"Hasil audit BPK dan BPKP, cost recovery ini mengundang permasalahan. Sejak 1981 semua biaya apapun ditanggung pemerintah termasuk asetnya," kata Wakil Ketua KPK Bidang Pencegahan Haryono di Gedung KPK, Jl Rasuna Said, Kuningan, Jakarta, Rabu (2/7/2008).
Rencananya, KPK akan melakukan pertemuan dengan Departemen ESDM dan BP Migas pada pekan depan untuk menelusuri kasus ini.
"Itu sudah kita dapatkan dan kita menginginkan penyempurnaan dan perbaikan manajeman migas, sesuai keinginan publik," imbuhnya.

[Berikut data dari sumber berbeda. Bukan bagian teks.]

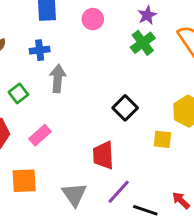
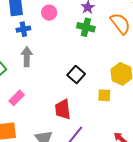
green cross: (143, 43) -> (86, 27), turned -36
blue cross: (40, 50) -> (23, 29), moved

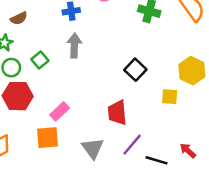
pink rectangle: (17, 98) -> (60, 111), moved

Dia menuturkan banyak dana cost recovery yang peruntukannya tidak sebagaimana mestinya. Cost recovery adalah biaya yang harus dibayar pemerintah untuk mengganti ongkos yang dikeluarkan KKKS saat mereka melakukan eksplorasi minyak.
"Kalau dalam audit ditemukan dan diminta diklarifikasi, mereka langsung melakukan pembayaran. Dan ada banyak dobel pembebanan kepada pemerintah seperti untuk pajak, investment credit," jelasnya.

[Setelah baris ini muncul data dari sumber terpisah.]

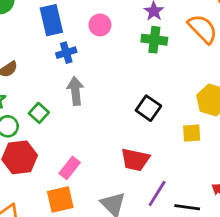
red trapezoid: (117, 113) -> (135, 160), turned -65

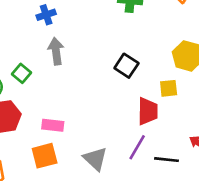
red trapezoid: (135, 160) -> (148, 111), moved, turned -100
pink rectangle: (70, 168) -> (53, 125), turned 60

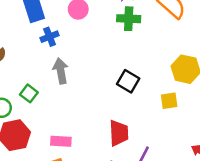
red trapezoid: (148, 111) -> (119, 133), moved

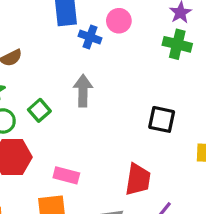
blue cross: (50, 37) -> (90, 37), moved, turned 30
black square: (128, 81) -> (162, 119), turned -30

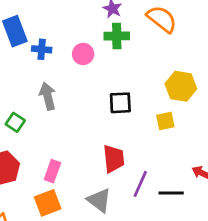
pink circle: (119, 21) -> (83, 54), moved
pink rectangle: (66, 175) -> (52, 171), turned -70

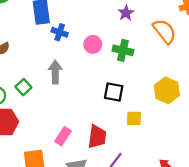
green cross: (117, 36) -> (123, 50), moved
yellow square: (165, 121) -> (134, 118), moved
pink rectangle: (52, 171) -> (63, 136), moved

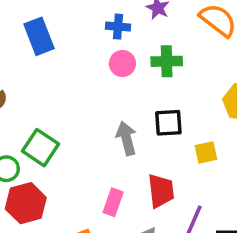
blue cross: (60, 32) -> (118, 27), moved
gray arrow: (55, 72) -> (126, 138), moved
green square: (23, 87) -> (41, 148), size x1.5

Dan sumber permasalahan yang paling utama adalah terkait lifting, yakni pengawasan berdasarkan UU No 22 tahun 2001 adalah tanggung jawab BP migas, tapi selama ini dilakukan oleh konsultan.
"Ini berisiko tinggi. Dan DPR hanya mendapat laporan saja, permasalahan sangat ekslusif, laporan ditulis sangat rahasia.Hal ini harus diperbaiki untuk efektivitas dan efisiensi," urainya.
Apalagi cost recovery terus mengalami kecendrungan naik dan pemberian investment credit naik dari 40 persen menjadi 100 persen.
"Ini yang perlu didiskusikan. Dan untuk ke pidana atau tidak kita lihat dulu karena harus ada bukti awal yang kuat," tandasnya.